EXERCISE GOAL ::
Copy out the text of every entry below, swapping "À bientôt" for "Au revoir" and changing nothing else. Omit the pictures from your answer.

DATA EXTRACT ::

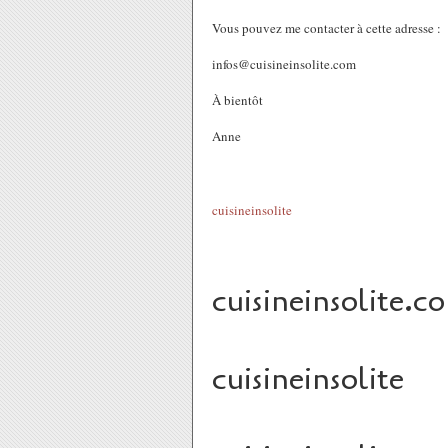
Vous pouvez me contacter à cette adresse :
infos@cuisineinsolite.com
À bientôt
Anne
cuisineinsolite
cuisineinsolite.c
cuisineinsolite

WRITTEN REPLY ::
Vous pouvez me contacter à cette adresse :
infos@cuisineinsolite.com
Au revoir
Anne
cuisineinsolite
cuisineinsolite.c
cuisineinsolite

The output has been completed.